Whether by going into the minutiae (cf. Nikon’s streetlights in the twilight) or glossing over things (Zion King by Csongor Horváth), the superb surfaces do attract my attention, and they even make me laugh, but I am not at all sure the effect would be same in a real tram stop. While I stroll around, my attention is captured by objects coming from garbage-heaps and re-interpreted (e.g. skateboards exhibited by Carlos BrakOne, or the mannequins collected by Renáta Tóth) but I am not at all perturbed. None of those objects with the possible exception of Panel Christ by Gergely Gabay are meant to provoke anyone.
Street Art, then, moves into a gallery only to move into middle-class homes somewhat later. One can bargain on street art, one can buy it here – in contrast to the walls that one cannot buy. As to the explanatory tags, I disregard them automatically not just in the street, but here, inside this gallery, too, even though I could read them much better on the whitewashed walls. Once street art – always street art. Once it ceases to be street art, however, it is neither street, nor art. The stroll I took was rather pleasant, though.
B55 Contemporary Gallery
10 February – 23 February
Foreign Contemporary Masters I. – The Parisian Cube
20 February – 19 March
The first part of the gallery’s prospective series presents some of the foreign masters of geometrical abstraction. Although little known in Hungary, the exhibiting artists are well-known internationally. With the exception of a couple of artists, e.g. Helen Vergouwen and Gaël Bourmaud, both born after 1960, they are mature and successful protagonists of the art scene of the wider world, e.g. Uruguay, Argentine, Japan, Belgium, Italy, France, etc. They all make Paris their home city, and they are all fanatics of geometrical forms.

▶ [Task 1]
List every country named in the exhibition review.
▶ [Task 2]
Duplicate the part of the exhibition review between "Whether by going" and "to provoke anyone.", inclusive.
The records have no connection to the exhibition review.

▶ [Data supplied]
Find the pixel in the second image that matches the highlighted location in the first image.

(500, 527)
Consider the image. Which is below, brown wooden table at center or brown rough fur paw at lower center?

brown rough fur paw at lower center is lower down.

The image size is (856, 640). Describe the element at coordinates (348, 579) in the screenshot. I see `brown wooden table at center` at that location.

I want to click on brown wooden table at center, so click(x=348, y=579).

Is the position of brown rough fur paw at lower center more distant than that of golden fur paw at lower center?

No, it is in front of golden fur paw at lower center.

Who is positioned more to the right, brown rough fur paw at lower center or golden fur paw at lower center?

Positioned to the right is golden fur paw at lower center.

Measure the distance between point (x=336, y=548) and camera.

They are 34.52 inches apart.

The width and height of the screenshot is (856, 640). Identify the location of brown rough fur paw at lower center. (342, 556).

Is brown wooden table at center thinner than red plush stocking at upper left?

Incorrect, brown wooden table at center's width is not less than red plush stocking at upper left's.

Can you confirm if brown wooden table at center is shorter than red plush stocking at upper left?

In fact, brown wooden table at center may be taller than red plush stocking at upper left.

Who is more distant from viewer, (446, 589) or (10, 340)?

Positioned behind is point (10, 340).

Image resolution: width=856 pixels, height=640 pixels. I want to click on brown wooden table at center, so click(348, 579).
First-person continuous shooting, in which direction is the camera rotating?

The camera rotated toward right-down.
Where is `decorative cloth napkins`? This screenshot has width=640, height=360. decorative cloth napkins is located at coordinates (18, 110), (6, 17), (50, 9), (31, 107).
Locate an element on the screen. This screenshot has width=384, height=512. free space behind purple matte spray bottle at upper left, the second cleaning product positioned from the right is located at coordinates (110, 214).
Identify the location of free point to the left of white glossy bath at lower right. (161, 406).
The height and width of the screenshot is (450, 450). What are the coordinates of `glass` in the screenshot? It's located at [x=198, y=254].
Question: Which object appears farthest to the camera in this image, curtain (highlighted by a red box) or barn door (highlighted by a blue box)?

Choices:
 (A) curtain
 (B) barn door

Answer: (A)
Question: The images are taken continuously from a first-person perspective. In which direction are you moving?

▶ [Written response 1]
Hungary, Uruguay, Argentine, Japan, Belgium, Italy, France

▶ [Written response 2]
Whether by going into the minutiae (cf. Nikon’s streetlights in the twilight) or glossing over things (Zion King by Csongor Horváth), the superb surfaces do attract my attention, and they even make me laugh, but I am not at all sure the effect would be same in a real tram stop. While I stroll around, my attention is captured by objects coming from garbage-heaps and re-interpreted (e.g. skateboards exhibited by Carlos BrakOne, or the mannequins collected by Renáta Tóth) but I am not at all perturbed. None of those objects with the possible exception of Panel Christ by Gergely Gabay are meant to provoke anyone.